The Black-Scholes EQUATION
The value of a call option for a non-dividend-paying stock exercised after the specified time, T, is given:
Call Value = `N(d_1)*S - N(d_2) * X * e^(-r*T)`
The value of a put option based on put-call parity is given
Put Value = `X*e^(-r*T) - S * "Call Value"` = `N(-d_2) * X * e^(-r*T) - N(-d_1)*S`
where `d_1` and `d_2` are given as:
`d_1` = `1/(v*sqrt(T))*[ln(S/X) + (r + v^2/2) *T]` and
`d_2` = `d_1 - v*sqrt(T)`
For these equations:
- `N( d_1)` and `N(d_2)` are the standard normal cumulative distribution functions for `d_1` and `d_2` respectively
- T is the time to maturity of the option
- S is the spot price of the asset
- X is the strike price
- r is the risk free rate
- v is the volatility of the return from the asset
LIMITATIONS OF THE MODEL
- The Black-Scholes formula has only one parameter that cannot be observed in the market: the average future volatility of the underlying asset. Since the formula is increasing in this parameter, it can be inverted to produce a "volatility surface" that is then used to calibrate other models.
- One key assumption made by the Black-Scholes model is that volatility is constant. Even if the Black-Scholes model results may not completely accurate, they can still serve as a first approximation. More refined models have been built to address each of the Black-Scholes model limitations.
- Another limitation cited is that the risk-free interest rate is not actually known, and is not constant over time.

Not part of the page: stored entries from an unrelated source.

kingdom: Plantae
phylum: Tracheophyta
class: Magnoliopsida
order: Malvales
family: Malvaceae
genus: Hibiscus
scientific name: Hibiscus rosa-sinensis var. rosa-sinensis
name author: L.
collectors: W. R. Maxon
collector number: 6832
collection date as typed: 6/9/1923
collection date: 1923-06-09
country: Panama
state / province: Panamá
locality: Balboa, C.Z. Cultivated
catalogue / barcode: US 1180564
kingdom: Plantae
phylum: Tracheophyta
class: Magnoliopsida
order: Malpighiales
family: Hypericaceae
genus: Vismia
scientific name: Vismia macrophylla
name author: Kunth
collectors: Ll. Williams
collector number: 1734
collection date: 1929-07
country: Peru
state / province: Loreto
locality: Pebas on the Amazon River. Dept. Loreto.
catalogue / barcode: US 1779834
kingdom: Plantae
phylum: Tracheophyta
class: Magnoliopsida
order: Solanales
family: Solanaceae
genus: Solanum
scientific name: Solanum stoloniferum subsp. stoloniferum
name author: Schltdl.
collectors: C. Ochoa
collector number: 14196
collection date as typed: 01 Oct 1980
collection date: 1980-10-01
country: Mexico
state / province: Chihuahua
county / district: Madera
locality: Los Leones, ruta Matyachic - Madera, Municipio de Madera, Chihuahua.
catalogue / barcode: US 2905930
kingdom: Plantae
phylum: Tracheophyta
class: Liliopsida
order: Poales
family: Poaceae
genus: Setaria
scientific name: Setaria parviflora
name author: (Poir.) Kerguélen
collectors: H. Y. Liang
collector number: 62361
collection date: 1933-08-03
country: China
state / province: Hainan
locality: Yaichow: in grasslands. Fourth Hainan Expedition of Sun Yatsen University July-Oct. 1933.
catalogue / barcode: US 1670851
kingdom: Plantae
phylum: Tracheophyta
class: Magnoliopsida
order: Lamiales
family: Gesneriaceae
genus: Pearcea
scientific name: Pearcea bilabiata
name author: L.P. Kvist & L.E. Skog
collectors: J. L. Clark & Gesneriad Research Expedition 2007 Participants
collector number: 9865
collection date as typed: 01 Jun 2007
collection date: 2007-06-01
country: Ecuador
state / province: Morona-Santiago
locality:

Before using the Black-Scholes equation for your own estimations, you should read the following article: http://www.theguardian.com/science/2012/feb/12/black-scholes-equation-credit-crunch. This article takes a look at what caused the 1987 banking debacle and suggests that it was caused by the misuse of the Black-Scholes formula. Pay particular attention to the mention of the bestseller The Black Swan by Nassim Nicholas Taleb. This book looks at the natural phenomena of how extreme events cause even the most robust estimation theory to fail, which is important to remember when doing estimates for investment purposes.
ORIGINAL PUBLICATION
Robert C. Merton was the first to publish a paper expanding the mathematical understanding of the options pricing model. He coined the term "Black–Scholes options pricing model". Merton and Scholes received the 1997 Nobel Prize in Economics for their work. Though ineligible for the prize because of his death in 1995, Black was mentioned as a contributor by the Swedish Academy.